STORED DATA below:

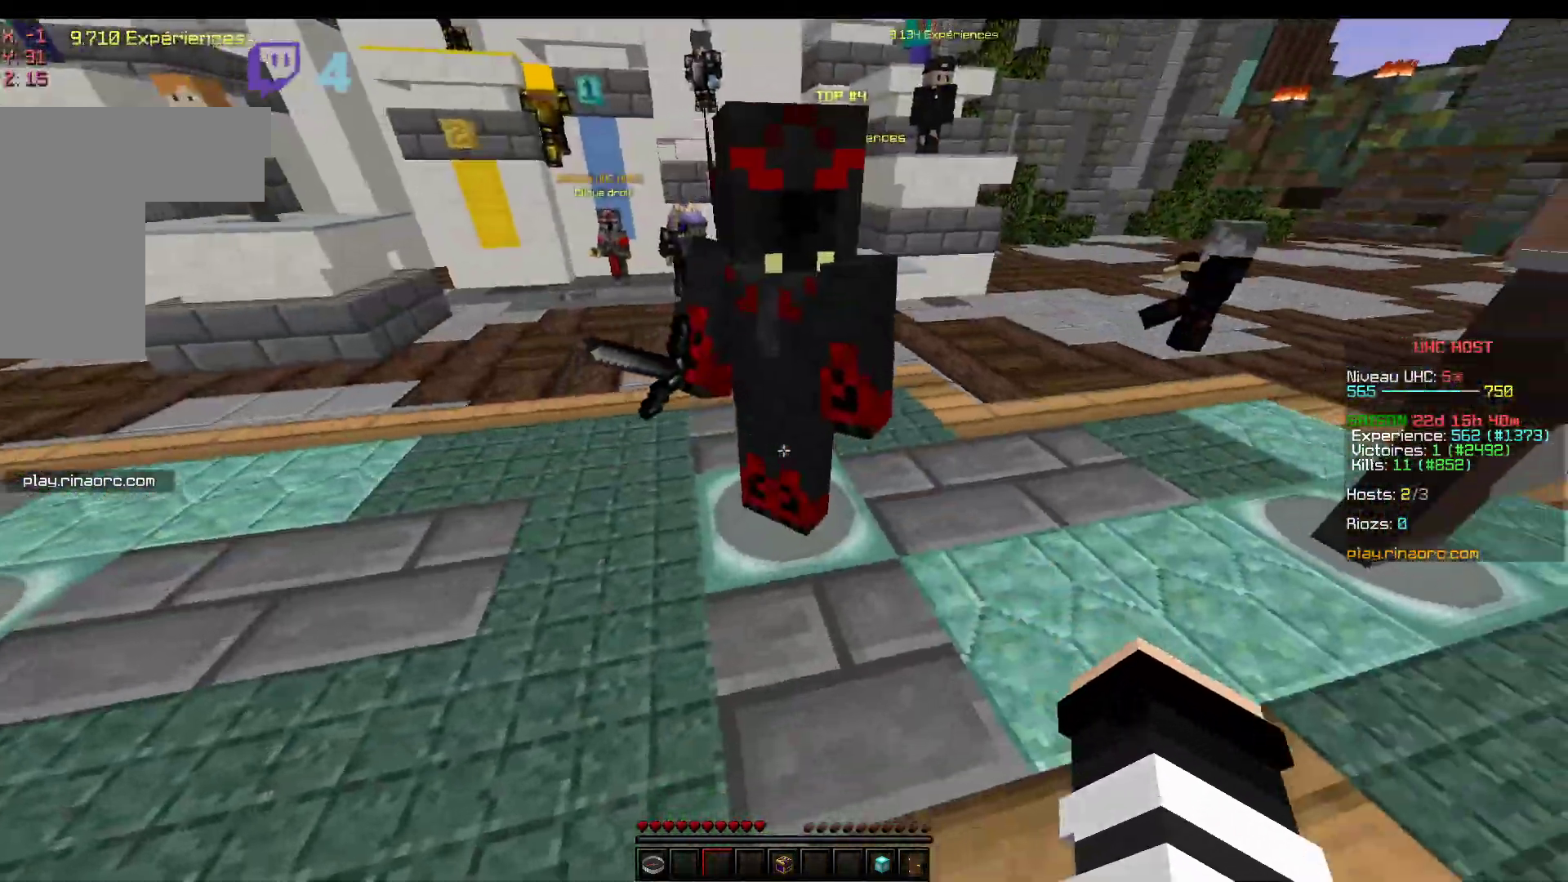
{"keys": ["z"], "mouse": [], "events": []}
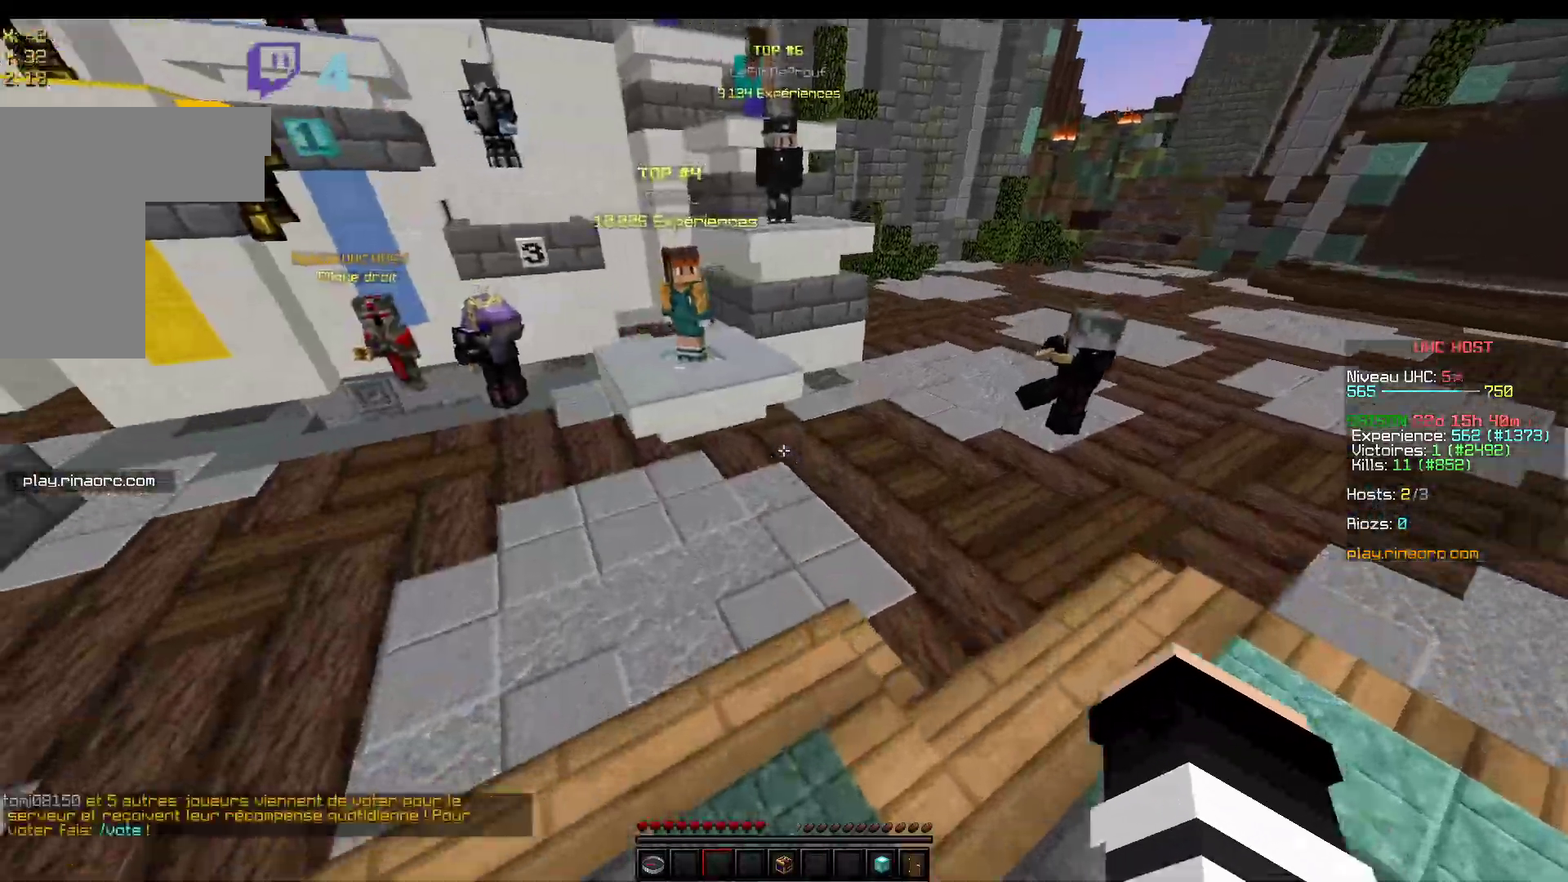
{"keys": ["z"], "mouse": [], "events": []}
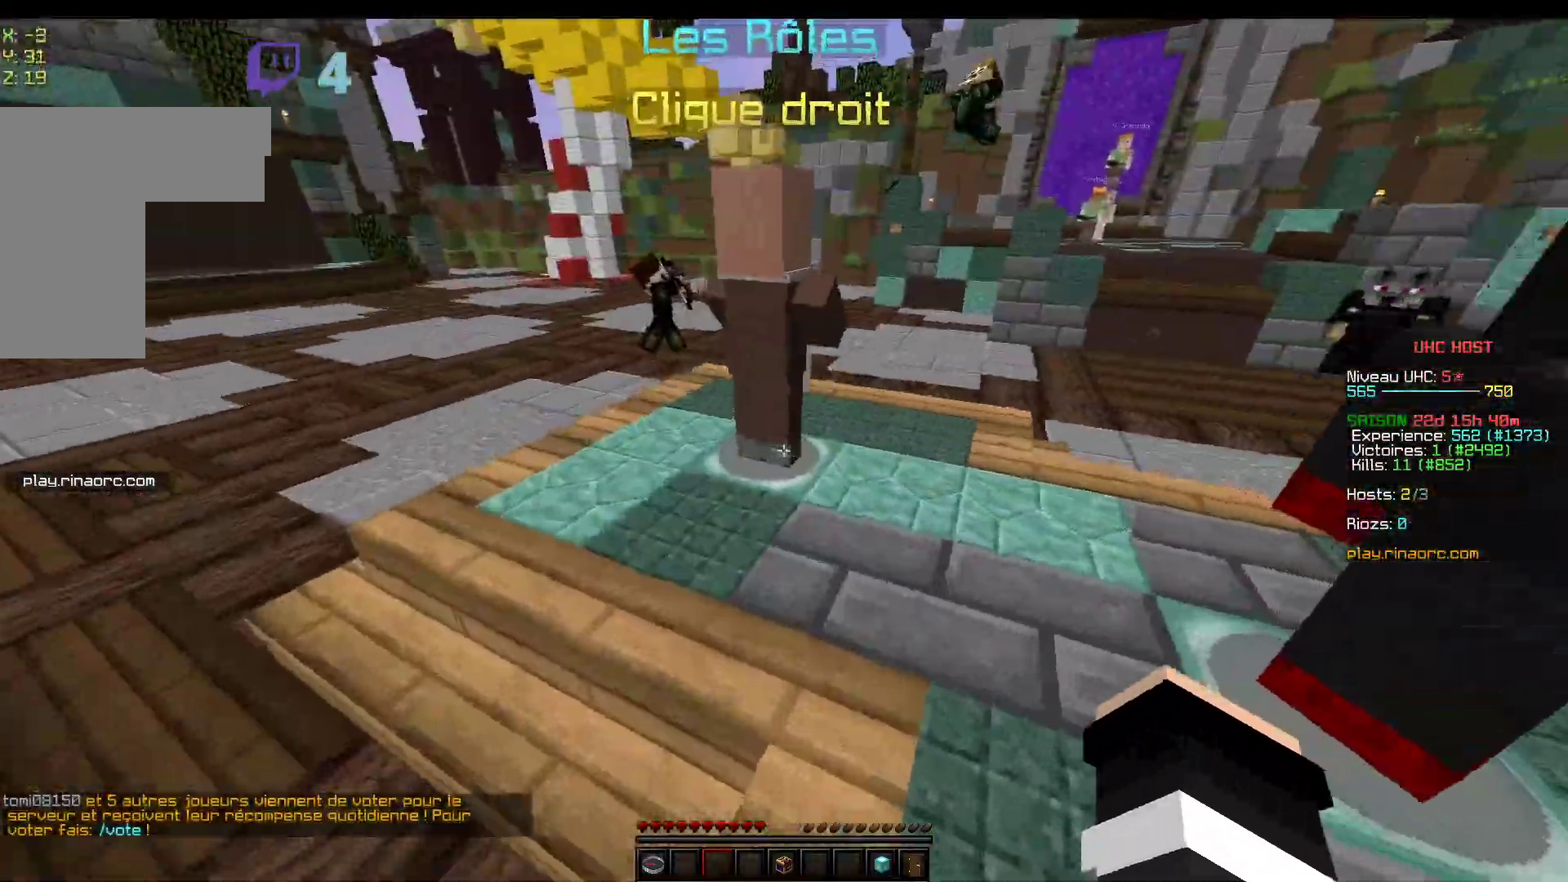
{"keys": ["z"], "mouse": [], "events": []}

End of STORED DATA.

[WORK REQUEST]: Could you retype every line above exactly as it appears, skipping the pictures?

[TASK RESULT]:
{"keys": ["z"], "mouse": [], "events": []}
{"keys": ["z"], "mouse": [], "events": []}
{"keys": ["z"], "mouse": [], "events": []}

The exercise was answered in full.